AI in practice: Where technology actually creates value – and where it doesn’t
How AI can support analysis, decision-making and operational work
Many organisations are adopting AI in practice, yet still experience limited impact. The problem is rarely the technology itself. The value falls short when AI is used as a tool alongside the work, rather than as support for analysis, prioritisation and execution.
Not because the technology does not work, but because it is often used in the wrong way.
AI rarely fails because of technology
Most organisations already have access to capable AI tools. The technology is available, the data foundation is often extensive, and the ambitions are clear. Even so, the impact often falls short in practice.
Typically, organisations have:
What many already have in place
- tools that are easy to access and test
- data that can be analysed and structured
- a clear ambition to work more efficiently and insightfully
What is often still missing
- clear ownership of how AI should be used
- connection to actual decisions and workflows
- follow-up on whether the use of AI is changing anything in practice
The challenge rarely lies in what the technology can do. It lies in how the organisation chooses to use it.
When AI becomes a side project
AI often starts as something limited in scope. A pilot, an innovation project, or an experiment running alongside the ordinary work.
* * * * * * * * *
INSTRUCTIONS TO FOLLOW: Reproduce the entire article on where AI creates value in practice, word for word.
* * * * * * * * *
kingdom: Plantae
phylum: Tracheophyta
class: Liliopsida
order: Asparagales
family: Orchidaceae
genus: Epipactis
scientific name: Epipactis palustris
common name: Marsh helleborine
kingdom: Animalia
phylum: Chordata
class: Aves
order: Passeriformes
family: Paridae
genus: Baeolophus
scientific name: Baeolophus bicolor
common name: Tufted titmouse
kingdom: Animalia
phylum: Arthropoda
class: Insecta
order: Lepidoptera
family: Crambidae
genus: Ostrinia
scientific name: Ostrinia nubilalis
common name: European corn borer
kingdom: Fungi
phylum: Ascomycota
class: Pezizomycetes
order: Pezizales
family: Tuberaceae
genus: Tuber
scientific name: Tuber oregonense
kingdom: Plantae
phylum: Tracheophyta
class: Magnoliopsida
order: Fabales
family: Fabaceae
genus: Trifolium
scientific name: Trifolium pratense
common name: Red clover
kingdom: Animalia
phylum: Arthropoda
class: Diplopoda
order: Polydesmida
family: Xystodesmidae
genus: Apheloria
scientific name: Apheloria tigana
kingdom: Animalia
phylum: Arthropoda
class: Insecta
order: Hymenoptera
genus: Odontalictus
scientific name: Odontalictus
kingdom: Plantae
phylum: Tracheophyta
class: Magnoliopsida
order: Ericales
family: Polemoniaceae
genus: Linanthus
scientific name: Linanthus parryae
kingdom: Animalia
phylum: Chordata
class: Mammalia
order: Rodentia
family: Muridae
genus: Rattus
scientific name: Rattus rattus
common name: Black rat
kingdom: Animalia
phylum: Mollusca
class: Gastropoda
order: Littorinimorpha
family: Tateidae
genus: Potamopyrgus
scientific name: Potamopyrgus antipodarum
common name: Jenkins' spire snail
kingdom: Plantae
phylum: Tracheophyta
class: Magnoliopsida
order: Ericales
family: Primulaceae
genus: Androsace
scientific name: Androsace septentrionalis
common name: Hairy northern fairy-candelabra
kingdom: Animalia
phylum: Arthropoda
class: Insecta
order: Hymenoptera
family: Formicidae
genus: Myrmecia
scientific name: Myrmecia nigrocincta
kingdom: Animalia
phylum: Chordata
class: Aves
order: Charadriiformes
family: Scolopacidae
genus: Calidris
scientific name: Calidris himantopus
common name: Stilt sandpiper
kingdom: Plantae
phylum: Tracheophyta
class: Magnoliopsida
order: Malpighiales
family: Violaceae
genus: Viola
* * * * * * * * *
PROBLEM SOLUTION:
AI in practice: Where technology actually creates value – and where it doesn’t
How AI can support analysis, decision-making and operational work
Many organisations are adopting AI in practice, yet still experience limited impact. The problem is rarely the technology itself. The value falls short when AI is used as a tool alongside the work, rather than as support for analysis, prioritisation and execution.
Not because the technology does not work, but because it is often used in the wrong way.
AI rarely fails because of technology
Most organisations already have access to capable AI tools. The technology is available, the data foundation is often extensive, and the ambitions are clear. Even so, the impact often falls short in practice.
Typically, organisations have:
What many already have in place
- tools that are easy to access and test
- data that can be analysed and structured
- a clear ambition to work more efficiently and insightfully
What is often still missing
- clear ownership of how AI should be used
- connection to actual decisions and workflows
- follow-up on whether the use of AI is changing anything in practice
The challenge rarely lies in what the technology can do. It lies in how the organisation chooses to use it.
When AI becomes a side project
AI often starts as something limited in scope. A pilot, an innovation project, or an experiment running alongside the ordinary work.